I never thought I would see so much agreement is this group.  That said, I also agree. If you and baby are healthy, why wait so long?

 There are a few reasons for late abortions other than mothers life is at risk. There are conditions that are often found later in pregnancy around 20 weeks of fatal genetic conditions where the baby Will die in the womb or shortly there after. Some conditions are horrific and painful for the baby. Some believe it is more merciful to abort than to make the baby suffer. Think Trisomy18. Other conditions are extremely low to no amniotic fluid and the mothers organs are literally crushing the baby to death. 

 Unfortunately this isn't a black or white issue. There are Extreme circumstances where late term abortion may need to stay legal. But, I vehemently disagree with late term "just because" abortions.


jaxTheMomm
by Platinum Member on Jun. 13, 2013 at 11:42 AM
2 moms liked this

No shit.

Given everything that's going on with our country right now, is this time-wasting, grand standing pandering REALLY the best use of resources??

Quoting cjsbmom:

Also, can I just say that I'm tired of our Congress working on this kind of stuff when the economy is going to pot and we have one of the highest deficits in the nation? 

Let's get our heads out of our asses and pass some legislation that isn't about abortion or religion for a change. I'm starting to think they've forgotten how to focus on anything else. 



JTROX
by Gold Member on Jun. 13, 2013 at 11:43 AM

Babies survive at earlier and earlier weeks of development, thanks to medical developments.  The child can be delivered naturally, or by c-section.  Why not give it a chance?  Why just kill it?

Quoting LaughCryLive:

A 20 week fetus will not survive not in the womb. And there are nonviable fetuses that are killing their mothers.


Quoting JTROX:

That's great.  If mom's health is at risk that late in the pregnancy, they can take the baby and give it a chance at life.  There is no reason to abort.



JTROX
by Gold Member on Jun. 13, 2013 at 11:44 AM

I don't believe its ok to kill a baby, because its not perfect.

Babies do survive before 32 weeks, most don't die as you suggest.

Quoting cjsbmom:


Quoting JTROX:

That's great.  If mom's health is at risk that late in the pregnancy, they can take the baby and give it a chance at life.  There is no reason to abort.

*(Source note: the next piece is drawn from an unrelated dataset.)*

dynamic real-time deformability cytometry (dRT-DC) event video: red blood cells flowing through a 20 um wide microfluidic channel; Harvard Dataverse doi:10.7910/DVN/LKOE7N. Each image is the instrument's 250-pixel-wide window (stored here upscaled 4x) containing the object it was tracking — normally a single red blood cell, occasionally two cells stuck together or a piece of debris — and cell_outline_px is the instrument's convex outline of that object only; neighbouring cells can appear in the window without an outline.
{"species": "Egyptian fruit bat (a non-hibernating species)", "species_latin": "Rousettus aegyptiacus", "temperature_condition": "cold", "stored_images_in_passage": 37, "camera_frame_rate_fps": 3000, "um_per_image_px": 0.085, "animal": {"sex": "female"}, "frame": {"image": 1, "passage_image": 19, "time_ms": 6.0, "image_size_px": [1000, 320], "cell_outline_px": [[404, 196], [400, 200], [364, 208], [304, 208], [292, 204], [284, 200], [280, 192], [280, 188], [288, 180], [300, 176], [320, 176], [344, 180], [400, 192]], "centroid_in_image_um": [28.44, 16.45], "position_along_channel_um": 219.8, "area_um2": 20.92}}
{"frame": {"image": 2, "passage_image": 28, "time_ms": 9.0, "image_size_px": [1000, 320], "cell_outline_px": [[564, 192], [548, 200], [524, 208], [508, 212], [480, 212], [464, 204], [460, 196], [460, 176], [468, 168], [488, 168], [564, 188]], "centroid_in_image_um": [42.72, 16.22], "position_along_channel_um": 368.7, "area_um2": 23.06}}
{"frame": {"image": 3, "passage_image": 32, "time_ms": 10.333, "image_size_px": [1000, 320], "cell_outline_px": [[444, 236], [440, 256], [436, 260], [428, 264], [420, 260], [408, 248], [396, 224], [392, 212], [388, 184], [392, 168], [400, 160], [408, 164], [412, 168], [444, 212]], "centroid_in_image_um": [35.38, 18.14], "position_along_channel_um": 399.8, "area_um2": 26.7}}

Most serious fetal abnormalities are not even detectable until after 20 weeks of pregnancy. And like truthseeker said, a fetus is not viable outside the womb at 20 weeks. Most will die if they do not make it until at least 32 weeks inside the womb. 


JTROX
by Gold Member on Jun. 13, 2013 at 11:47 AM

It is not only about 20 weeks.  

Quoting RandRMomma:

Yes there is. A fetus won't survive at 20 weeks.

Quoting JTROX:

That's great.  If mom's health is at risk that late in the pregnancy, they can take the baby and give it a chance at life.  There is no reason to abort.


elkmomma
by Member on Jun. 13, 2013 at 11:47 AM

I do not agree with "late term" abortion in general, barring special circumstances.  When I was pregnant at 20 weeks; I had an amnio done and it took 9 business days to get test results back.  Back then AZ had a ban on abortions after 22 weeks.  That only gave me 7-8 days to make a choice.  That is no where near enough time to make an educated choice while pregnant.  Had this ban been in place then, I no longer have a choice.  Today, my question is; Can they now do an amnio safely at 16 weeks?  That should be plenty of time for a woman / girl to make an educatedchoice, get counseling, or some type of emotional support before making a decision.